-- EXERCISE PROMPT --
In the entries below, find the line with "ring pip: (614, 440)" and the line with "middle pip: (330, 202)". Print those two and everything between them exactly, and nothing else.

== Segment start ==

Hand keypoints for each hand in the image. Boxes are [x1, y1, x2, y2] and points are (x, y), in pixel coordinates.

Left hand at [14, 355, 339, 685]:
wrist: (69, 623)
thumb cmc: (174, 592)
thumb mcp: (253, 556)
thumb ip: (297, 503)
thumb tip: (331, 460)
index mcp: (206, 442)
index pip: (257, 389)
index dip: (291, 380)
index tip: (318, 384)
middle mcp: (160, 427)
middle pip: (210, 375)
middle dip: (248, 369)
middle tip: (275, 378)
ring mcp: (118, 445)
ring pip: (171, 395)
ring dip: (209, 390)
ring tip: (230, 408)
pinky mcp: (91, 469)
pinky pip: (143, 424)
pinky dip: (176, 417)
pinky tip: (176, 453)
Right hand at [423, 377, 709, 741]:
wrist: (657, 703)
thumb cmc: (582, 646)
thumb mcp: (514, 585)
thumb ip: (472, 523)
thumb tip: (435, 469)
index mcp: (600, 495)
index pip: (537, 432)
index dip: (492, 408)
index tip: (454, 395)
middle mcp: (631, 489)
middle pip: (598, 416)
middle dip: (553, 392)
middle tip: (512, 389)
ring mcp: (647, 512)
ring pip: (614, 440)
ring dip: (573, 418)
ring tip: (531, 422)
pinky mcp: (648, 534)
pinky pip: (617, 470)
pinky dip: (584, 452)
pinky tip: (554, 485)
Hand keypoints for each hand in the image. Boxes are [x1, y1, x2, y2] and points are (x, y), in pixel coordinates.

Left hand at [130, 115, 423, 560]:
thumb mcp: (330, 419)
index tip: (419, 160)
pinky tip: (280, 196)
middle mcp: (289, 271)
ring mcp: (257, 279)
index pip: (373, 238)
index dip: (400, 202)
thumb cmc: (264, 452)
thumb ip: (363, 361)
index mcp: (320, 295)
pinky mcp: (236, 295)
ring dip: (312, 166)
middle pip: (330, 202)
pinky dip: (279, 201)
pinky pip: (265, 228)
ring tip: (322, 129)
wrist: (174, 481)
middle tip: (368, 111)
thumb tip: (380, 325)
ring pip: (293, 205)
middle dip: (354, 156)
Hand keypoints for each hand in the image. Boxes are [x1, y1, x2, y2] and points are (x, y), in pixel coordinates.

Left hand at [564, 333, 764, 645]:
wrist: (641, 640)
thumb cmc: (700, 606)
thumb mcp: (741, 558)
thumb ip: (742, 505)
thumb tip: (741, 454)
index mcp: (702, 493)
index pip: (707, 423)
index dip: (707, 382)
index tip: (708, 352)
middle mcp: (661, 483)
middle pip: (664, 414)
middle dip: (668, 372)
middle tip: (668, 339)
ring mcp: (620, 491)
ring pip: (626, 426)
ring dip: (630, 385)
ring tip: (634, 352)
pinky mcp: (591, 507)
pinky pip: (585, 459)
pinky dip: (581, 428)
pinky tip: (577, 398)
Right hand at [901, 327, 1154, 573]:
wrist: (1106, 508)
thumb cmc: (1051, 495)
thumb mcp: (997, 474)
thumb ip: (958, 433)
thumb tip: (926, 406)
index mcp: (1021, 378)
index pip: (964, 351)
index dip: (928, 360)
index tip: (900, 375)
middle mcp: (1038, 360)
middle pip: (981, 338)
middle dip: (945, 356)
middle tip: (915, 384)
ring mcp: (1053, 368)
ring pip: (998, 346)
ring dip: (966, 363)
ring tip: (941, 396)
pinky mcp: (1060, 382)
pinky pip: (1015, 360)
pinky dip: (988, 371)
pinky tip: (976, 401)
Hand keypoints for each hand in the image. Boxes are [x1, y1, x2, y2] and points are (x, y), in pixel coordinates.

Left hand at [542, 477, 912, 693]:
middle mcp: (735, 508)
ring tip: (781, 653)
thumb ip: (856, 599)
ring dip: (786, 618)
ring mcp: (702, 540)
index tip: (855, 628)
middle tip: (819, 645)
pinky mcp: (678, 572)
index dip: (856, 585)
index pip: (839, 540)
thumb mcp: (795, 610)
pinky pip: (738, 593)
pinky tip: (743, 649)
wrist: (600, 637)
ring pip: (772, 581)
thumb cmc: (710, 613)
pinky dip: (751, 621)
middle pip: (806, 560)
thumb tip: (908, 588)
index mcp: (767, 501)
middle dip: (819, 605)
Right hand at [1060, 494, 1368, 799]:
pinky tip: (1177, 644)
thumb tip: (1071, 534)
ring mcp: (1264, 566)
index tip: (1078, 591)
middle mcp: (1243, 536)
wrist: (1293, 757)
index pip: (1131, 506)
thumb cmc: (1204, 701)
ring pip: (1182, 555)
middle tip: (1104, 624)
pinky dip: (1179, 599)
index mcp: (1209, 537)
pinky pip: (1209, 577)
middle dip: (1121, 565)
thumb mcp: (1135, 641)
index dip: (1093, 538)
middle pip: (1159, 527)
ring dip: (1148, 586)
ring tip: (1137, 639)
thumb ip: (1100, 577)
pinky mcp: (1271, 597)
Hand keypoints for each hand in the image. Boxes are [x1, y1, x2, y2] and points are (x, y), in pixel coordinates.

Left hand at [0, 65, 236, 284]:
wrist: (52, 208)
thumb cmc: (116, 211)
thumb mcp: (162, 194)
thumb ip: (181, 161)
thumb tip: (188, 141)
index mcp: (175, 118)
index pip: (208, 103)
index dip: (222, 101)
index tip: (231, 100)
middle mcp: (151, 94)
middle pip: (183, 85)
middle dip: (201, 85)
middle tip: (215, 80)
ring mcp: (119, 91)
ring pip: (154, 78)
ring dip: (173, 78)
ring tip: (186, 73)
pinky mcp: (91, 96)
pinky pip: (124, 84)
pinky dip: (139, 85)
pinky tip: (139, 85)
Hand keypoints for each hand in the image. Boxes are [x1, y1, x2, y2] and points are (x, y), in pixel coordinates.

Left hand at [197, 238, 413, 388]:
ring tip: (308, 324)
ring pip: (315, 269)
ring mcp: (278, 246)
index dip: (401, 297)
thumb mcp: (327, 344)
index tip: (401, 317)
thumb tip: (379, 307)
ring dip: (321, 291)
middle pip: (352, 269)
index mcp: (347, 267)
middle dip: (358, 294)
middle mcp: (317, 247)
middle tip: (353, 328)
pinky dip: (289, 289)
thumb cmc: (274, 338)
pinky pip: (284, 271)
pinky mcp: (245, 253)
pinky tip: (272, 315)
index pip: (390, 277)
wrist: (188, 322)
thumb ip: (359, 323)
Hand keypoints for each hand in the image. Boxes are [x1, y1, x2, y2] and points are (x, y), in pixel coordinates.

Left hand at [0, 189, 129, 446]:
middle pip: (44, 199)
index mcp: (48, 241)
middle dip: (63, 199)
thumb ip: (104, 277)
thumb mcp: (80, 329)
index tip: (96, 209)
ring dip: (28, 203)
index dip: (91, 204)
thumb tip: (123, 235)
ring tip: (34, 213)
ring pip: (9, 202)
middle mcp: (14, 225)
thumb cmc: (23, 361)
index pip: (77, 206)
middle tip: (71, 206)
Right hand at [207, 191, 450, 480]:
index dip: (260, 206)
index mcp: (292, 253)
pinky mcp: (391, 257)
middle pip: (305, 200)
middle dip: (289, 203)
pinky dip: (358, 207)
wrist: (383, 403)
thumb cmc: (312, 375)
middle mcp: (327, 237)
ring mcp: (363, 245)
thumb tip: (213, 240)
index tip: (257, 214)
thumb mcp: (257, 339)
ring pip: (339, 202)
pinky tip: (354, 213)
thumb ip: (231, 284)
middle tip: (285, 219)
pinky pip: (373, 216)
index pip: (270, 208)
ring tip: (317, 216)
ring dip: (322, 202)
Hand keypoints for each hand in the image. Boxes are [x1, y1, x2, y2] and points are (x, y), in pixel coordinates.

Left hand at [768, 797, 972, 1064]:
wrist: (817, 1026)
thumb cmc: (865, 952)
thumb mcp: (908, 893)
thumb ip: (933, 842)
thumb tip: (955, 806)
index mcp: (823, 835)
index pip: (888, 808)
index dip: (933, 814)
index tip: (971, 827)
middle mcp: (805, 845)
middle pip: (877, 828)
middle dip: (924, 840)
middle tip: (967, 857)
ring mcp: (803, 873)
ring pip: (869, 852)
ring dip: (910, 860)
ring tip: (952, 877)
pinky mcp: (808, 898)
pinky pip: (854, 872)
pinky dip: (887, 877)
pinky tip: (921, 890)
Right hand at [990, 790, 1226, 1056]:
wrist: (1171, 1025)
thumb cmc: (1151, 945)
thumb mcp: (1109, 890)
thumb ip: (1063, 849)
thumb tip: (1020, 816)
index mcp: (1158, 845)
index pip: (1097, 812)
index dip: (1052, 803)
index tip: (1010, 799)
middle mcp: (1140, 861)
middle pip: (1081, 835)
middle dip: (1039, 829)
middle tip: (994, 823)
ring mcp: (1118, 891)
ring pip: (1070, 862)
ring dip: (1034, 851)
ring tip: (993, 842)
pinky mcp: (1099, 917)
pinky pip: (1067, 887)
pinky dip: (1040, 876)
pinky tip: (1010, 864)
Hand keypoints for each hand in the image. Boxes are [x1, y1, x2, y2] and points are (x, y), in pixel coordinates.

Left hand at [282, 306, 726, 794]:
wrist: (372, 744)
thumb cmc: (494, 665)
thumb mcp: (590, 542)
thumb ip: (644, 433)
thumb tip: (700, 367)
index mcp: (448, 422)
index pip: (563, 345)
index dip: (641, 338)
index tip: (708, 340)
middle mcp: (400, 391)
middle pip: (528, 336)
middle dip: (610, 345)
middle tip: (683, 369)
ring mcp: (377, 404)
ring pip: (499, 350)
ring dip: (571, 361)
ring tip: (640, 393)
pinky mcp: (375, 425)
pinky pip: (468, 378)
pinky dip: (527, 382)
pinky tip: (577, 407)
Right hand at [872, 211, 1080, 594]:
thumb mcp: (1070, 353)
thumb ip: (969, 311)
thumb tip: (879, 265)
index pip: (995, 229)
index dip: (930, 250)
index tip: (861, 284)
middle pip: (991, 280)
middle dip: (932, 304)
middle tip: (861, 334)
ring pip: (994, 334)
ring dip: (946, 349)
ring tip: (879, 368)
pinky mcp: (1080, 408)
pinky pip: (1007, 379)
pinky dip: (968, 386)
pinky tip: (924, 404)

== Segment end ==

-- YOUR SOLUTION --
ring pip: (614, 440)
ring dip: (573, 418)
ring tip: (531, 422)
pinky mcp: (648, 534)
pinky pip: (617, 470)
pinky dip: (584, 452)
pinky tip: (554, 485)
Hand keypoints for each hand in the image. Boxes are [x1, y1, x2, y2] and points are (x, y), in pixel coordinates.

Left hand at [130, 115, 423, 560]:
thumb mcp: (330, 419)
index tip: (419, 160)
pinky tip: (280, 196)
middle mcp: (289, 271)
ring mcp: (257, 279)
index pip: (373, 238)
index dip: (400, 202)
thumb cmc: (264, 452)
thumb ip: (363, 361)
index mcp: (320, 295)
pinky mcp: (236, 295)
ring dip: (312, 166)
middle pip: (330, 202)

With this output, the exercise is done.